France shouldn’t be on ‘amber plus’ list, says analyst

France shouldn’t be on ‘amber plus’ list, says analyst
‘Whatever it was that triggered “amber plus” and put France on it, the stated reason of rising Beta cases don’t hold up to further inspection – Robert Boyle

After a special quarantine category, “amber plus,” was created for France, a leading analyst has said the stated reasons are simply wrong.

Late on Friday 16 Julie, the government said anyone returning from France must quarantine, even if they have been double-vaccinated by the NHS. It set France apart from all other “amber lys” countries, from which returning travellers who have been vaccinated by the NHS need not quarantine.

The reason given by the Department of Health and Social Care (DHSC) was the “persistent presence of cases in France of the Beta variant”. This was first identified in South Africa.

But Robert Boyle, former director of strategy at British Airways’ parent company, IAG, has analysed French government data and found that the number of Beta variant cases of coronavirus in mainland France over the summer has declined.

Cases reached peaks of just over 120 on several days in the first half of June. In the week leading up to the UK government’s announcement, they averaged around 60.

“Whatever it was that triggered the government’s decision to create the amber plus list and put France on it, the stated reason of rising Beta cases don’t hold up to further inspection,” Mr Boyle wrote in a blog post.

“I can’t see how Beta would ever be able to get a sustainable foothold in the UK. It is outcompeted by Delta, with or without vaccines.”

At the time of the government’s announcement there was speculation in the travel industry and in France that the UK government had included Réunion – the Indian Ocean island that is technically a French département – in its analysis of the risks.

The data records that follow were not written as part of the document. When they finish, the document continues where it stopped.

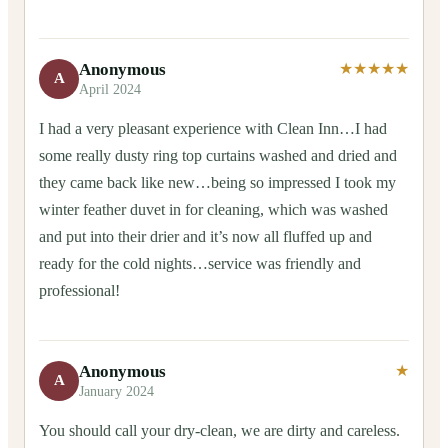
Anonymous
★★★★★
A
April 2024
I had a very pleasant experience with Clean Inn…I had
some really dusty ring top curtains washed and dried and
they came back like new…being so impressed I took my
winter feather duvet in for cleaning, which was washed
and put into their drier and it’s now all fluffed up and
ready for the cold nights…service was friendly and
professional!
Anonymous
★
A
January 2024
You should call your dry-clean, we are dirty and careless.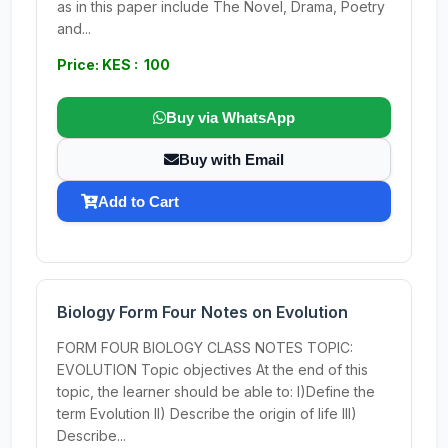
as in this paper include The Novel, Drama, Poetry
and...
Price: KES : 100
Buy via WhatsApp
Buy with Email
Add to Cart
Biology Form Four Notes on Evolution
FORM FOUR BIOLOGY CLASS NOTES TOPIC:
EVOLUTION Topic objectives At the end of this
topic, the learner should be able to: I)Define the
term Evolution II) Describe the origin of life III)
Describe...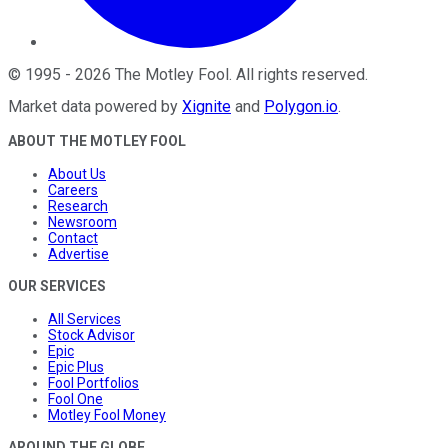
©
1995
-
2026
The Motley Fool
. All rights reserved.
Market data powered by
Xignite
and
Polygon.io
.
ABOUT THE MOTLEY FOOL
About Us
Careers
Research
Newsroom
Contact
Advertise
OUR SERVICES
All Services
Stock Advisor
Epic
Epic Plus
Fool Portfolios
Fool One
Motley Fool Money
AROUND THE GLOBE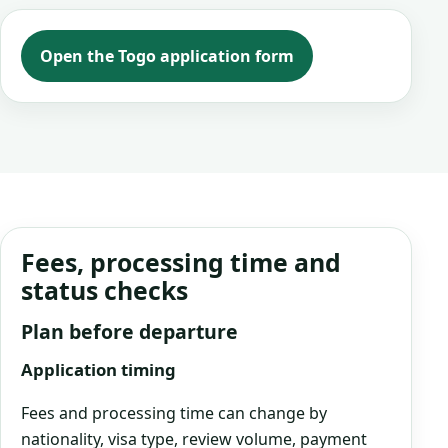
Open the Togo application form
Fees, processing time and
status checks
Plan before departure
Application timing
Fees and processing time can change by
nationality, visa type, review volume, payment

During the week leading up to the announcement, around one-third of Beta variant cases for France as a whole were identified in Réunion.

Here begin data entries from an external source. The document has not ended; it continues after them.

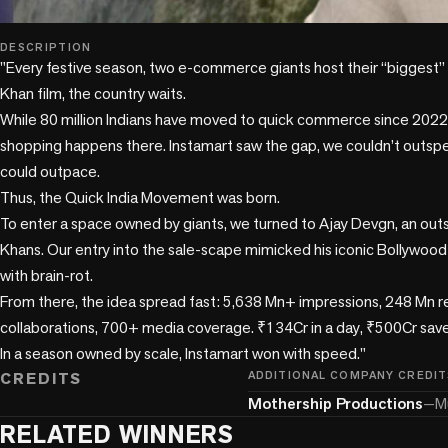
play_circle
DESCRIPTION
"Every festive season, two e-commerce giants host their “biggest” sa
Khan film, the country waits.

While 80 million Indians have moved to quick commerce since 2022,
shopping happens there. Instamart saw the gap, we couldn’t outspe
could outpace.

Thus, the Quick India Movement was born.

To enter a space owned by giants, we turned to Ajay Devgn, an out
Khans. Our entry into the sale-scape mimicked his iconic Bollywood 
with brain-rot.

From there, the idea spread fast: 5,638 Mn+ impressions, 248 Mn re
collaborations, 700+ media coverage. ₹134Cr in a day, ₹500Cr save
In a season owned by scale, Instamart won with speed."
CREDITS
ADDITIONAL COMPANY CREDIT
Mothership Productions
—
M
RELATED WINNERS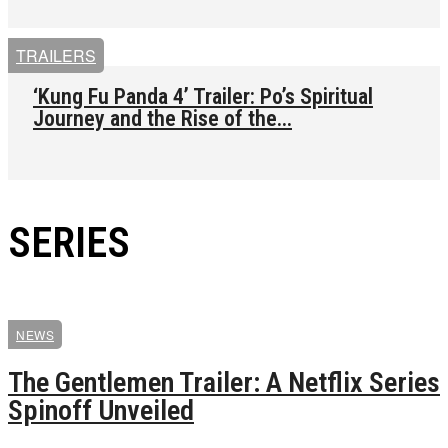
TRAILERS
‘Kung Fu Panda 4’ Trailer: Po’s Spiritual
Journey and the Rise of the...
SERIES
NEWS
The Gentlemen Trailer: A Netflix Series
Spinoff Unveiled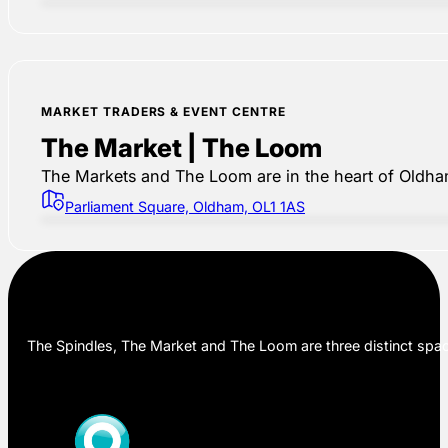
MARKET TRADERS & EVENT CENTRE
The Market | The Loom
The Markets and The Loom are in the heart of Oldham,
Parliament Square, Oldham, OL1 1AS
The Spindles, The Market and The Loom are three distinct space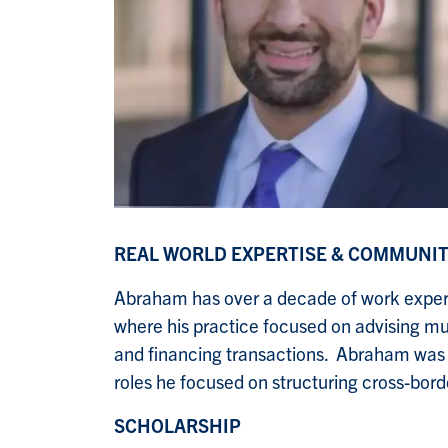
REAL WORLD EXPERTISE & COMMUNI
Abraham has over a decade of work exper
where his practice focused on advising mult
and financing transactions. Abraham was al
roles he focused on structuring cross-borde
SCHOLARSHIP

“Even if the Réunion figures were included, it still seems like a very ‘trigger happy’ response,” said Mr Boyle.

“It would of course be embarrassing to acknowledge that they got it wrong because of a ‘spreadsheet error,’ but they could easily point to further reassuring data on declining Beta cases in France and to newly published evidence from Canada about vaccine effectiveness against Beta as the reason for the change.

“What they certainly shouldn’t do in my opinion is to ‘double down’ on the amber list by adding Spain and Greece to it, as some have been speculating that they might.”

Die Onafhanklike has invited the DHSC to respond.